“La mansión de Araucaíma” Relato gótico de tierra caliente > Álvaro Mutis > Escritor colombiano > 1923
“Cristóbal, un haitiano gigantesco que hablaba torpemente y se movía por todas partes con un elástico y silencioso paso de primate.”
Transitaba por un corredor y al cruzar una puerta volvía a transitar el mismo corredor con algunos breves detalles que lo hacían distinto. Pensaba que el corredor anterior lo había soñado y que éste sí era real. Volvía a trasponer una puerta y entraba a otro corredor con nuevos detalles que lo distinguían del anterior y entonces pensaba que aquél también era soñado y éste era real. Así sucesivamente cruzaba nuevas puertas que lo llevaban a corredores, cada uno de los cuales era para él, en el momento de transitarlo, el único existente. Ascendió brevemente a la vigilia y pensó: “También esta puede ser una forma de rezar el rosario.”Cap. “Sueño del fraile”

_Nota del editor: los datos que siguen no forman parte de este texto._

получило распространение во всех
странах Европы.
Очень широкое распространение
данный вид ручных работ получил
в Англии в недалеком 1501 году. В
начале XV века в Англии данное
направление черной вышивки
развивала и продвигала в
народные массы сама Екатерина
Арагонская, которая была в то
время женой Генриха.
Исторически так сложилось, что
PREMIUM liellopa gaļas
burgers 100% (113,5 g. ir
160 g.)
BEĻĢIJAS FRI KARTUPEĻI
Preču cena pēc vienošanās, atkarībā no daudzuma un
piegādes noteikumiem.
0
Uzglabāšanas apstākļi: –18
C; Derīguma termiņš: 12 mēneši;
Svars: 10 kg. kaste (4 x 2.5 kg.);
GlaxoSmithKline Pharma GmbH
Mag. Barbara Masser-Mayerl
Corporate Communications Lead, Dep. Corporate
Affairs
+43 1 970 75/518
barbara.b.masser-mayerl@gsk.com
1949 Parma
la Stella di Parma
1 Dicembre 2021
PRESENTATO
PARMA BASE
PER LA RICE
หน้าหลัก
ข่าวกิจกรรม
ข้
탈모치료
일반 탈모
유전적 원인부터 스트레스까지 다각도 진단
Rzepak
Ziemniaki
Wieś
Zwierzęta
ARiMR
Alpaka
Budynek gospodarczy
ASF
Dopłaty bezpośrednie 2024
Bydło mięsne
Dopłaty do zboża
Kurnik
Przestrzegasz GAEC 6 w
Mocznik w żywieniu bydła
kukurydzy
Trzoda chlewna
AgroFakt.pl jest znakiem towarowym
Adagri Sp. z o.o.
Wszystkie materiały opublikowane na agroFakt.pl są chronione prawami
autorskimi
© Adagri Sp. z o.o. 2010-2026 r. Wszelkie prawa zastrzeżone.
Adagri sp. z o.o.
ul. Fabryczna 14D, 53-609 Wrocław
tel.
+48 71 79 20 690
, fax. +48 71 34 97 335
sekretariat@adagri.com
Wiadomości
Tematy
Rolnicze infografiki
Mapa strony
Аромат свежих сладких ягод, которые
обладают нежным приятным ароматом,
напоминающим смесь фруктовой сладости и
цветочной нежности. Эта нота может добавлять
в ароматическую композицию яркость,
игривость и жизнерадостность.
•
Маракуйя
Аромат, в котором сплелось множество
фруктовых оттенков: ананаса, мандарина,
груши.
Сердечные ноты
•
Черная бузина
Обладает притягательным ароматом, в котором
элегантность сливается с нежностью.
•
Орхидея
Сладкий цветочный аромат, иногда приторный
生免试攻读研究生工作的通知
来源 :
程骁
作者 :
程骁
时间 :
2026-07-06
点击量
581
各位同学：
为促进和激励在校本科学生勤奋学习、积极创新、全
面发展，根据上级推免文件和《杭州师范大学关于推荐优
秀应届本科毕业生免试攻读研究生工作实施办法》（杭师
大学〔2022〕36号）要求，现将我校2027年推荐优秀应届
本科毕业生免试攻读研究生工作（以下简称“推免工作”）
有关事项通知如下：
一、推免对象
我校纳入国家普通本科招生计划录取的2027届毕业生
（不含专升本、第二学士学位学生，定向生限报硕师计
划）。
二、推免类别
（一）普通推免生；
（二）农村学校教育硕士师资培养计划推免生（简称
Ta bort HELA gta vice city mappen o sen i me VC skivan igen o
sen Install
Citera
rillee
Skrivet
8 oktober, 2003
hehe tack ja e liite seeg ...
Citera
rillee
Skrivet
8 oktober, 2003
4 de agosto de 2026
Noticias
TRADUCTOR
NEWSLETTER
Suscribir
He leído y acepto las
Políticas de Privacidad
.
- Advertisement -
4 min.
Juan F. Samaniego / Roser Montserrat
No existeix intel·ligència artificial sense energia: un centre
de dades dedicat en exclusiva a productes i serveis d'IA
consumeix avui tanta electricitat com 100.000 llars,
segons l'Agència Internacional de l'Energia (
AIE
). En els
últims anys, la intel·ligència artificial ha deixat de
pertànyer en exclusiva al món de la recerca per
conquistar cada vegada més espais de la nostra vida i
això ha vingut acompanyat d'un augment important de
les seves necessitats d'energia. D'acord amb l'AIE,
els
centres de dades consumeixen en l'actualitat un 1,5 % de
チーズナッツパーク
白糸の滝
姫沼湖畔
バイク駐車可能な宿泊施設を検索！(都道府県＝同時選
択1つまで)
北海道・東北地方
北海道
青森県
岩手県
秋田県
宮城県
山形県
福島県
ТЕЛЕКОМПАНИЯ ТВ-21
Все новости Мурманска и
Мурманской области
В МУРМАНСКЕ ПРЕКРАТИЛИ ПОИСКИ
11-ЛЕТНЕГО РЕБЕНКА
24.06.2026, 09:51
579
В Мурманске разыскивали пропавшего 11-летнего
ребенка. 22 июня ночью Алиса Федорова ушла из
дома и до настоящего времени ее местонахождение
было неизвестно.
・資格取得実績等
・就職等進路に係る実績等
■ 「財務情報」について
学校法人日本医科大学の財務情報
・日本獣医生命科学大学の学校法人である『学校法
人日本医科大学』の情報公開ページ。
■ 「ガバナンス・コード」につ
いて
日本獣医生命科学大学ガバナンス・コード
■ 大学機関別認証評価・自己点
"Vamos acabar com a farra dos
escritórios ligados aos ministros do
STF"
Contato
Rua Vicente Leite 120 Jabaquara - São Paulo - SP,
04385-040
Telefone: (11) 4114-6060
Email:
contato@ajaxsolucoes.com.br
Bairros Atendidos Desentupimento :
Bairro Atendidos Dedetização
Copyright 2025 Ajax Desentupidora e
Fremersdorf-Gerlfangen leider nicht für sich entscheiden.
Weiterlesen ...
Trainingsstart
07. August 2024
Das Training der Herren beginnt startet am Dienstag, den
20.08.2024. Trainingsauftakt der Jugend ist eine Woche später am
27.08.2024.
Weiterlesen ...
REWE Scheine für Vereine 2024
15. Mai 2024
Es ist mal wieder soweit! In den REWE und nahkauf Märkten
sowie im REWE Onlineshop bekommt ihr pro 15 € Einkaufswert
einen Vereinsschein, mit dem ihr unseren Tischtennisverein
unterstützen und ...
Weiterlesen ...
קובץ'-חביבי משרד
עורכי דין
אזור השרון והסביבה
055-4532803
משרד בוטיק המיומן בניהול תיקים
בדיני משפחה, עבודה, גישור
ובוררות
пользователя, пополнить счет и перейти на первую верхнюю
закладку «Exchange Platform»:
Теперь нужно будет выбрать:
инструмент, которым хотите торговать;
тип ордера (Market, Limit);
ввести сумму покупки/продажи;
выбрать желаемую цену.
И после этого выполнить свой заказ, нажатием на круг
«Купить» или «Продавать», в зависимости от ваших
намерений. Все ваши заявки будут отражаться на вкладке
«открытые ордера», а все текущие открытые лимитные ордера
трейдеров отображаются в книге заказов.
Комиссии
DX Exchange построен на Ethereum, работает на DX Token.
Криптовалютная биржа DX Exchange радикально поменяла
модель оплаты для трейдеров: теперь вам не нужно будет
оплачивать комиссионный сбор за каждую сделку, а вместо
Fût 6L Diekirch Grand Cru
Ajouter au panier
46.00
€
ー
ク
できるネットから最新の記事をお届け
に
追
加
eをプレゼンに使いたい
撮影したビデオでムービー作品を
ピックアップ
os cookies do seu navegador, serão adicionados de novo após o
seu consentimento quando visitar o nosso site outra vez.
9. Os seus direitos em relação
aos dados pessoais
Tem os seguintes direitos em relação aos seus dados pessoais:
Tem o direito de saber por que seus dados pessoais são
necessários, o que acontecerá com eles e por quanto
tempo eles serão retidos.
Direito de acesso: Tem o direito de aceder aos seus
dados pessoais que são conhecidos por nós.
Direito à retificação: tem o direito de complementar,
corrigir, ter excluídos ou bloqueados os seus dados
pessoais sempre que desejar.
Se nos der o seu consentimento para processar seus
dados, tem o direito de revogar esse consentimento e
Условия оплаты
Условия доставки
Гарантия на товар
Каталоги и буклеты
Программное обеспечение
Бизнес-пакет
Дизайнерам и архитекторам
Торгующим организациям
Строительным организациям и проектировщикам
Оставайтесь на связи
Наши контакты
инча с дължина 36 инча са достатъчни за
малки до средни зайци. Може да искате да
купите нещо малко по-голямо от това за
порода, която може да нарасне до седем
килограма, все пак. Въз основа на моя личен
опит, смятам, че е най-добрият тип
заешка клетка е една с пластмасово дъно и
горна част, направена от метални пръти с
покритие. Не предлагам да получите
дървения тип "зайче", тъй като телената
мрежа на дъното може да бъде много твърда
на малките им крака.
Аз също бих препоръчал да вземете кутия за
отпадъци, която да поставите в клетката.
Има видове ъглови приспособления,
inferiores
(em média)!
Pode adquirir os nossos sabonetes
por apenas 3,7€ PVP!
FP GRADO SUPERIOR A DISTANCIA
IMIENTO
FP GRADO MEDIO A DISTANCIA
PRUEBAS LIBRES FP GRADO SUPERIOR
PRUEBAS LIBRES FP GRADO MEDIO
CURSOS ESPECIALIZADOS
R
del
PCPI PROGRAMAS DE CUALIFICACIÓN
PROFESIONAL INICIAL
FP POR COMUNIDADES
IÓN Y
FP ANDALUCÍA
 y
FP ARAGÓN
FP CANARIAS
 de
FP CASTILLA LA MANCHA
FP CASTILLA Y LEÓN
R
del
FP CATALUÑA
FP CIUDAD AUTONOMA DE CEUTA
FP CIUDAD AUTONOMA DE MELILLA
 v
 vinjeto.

“Sus ojos adquirieron una dulce fijeza de bestia doméstica, que las gentes confundían con la mansedumbre de la imbecilidad y que los prudentes reconocían como reveladora de la luminosa y total percepción de los más hondos secretos del ser.”
“Lejano como una estrella o tan cerca como algo que sueño.”
“Golpea la lluvia como un aviso, como una señal preparada en otro mundo.”
“En los patios empedrados retumbaba el menor ruido, se demoraba la más débil orden y murmuraba gozosamente el agua de los estanques en donde se lavaban las frutas o se despulpaba el café. Estos eran los únicos ruidos perceptibles al internarse en el fresco ámbito nostálgico de los patios.”
“Todo se lo llevan. El gran lecho matrimonial regalo de los misioneros. Falso oro chillón y oxidado de sus copulaciones.”
“-¿Estás cansada? -le preguntó con un leve tono de queja en la voz.
-Sí, estoy cansada. -respondió la otra cortante.
-¿Cansada solamente o cansada de mí? -Inquirió la muchacha con ese insensato candor de los enamorados, que se precipitan por sí solos en los mayores abismos por obra de sus propias palabras.”
“El hombre, en su miserable confusión, levanta con la mente complicadas arquitecturas y cree que aplicándolas con rigor conseguirá poner orden al tumultuoso y caótico latido de su sangre.”
“Tenía un novio que estudiaba medicina y había sido iniciada en el sexo por uno de los electricistas de los estudios, por quién sentía esa pasión desordenada y sin amor que nos une siempre con quien nos ha develado el placer hasta entonces desconocido y lejano.”
“De todas maneras ya lo sabían, pero en otra forma, como sabe la sangre su camino, ciegamente, inútilmente.”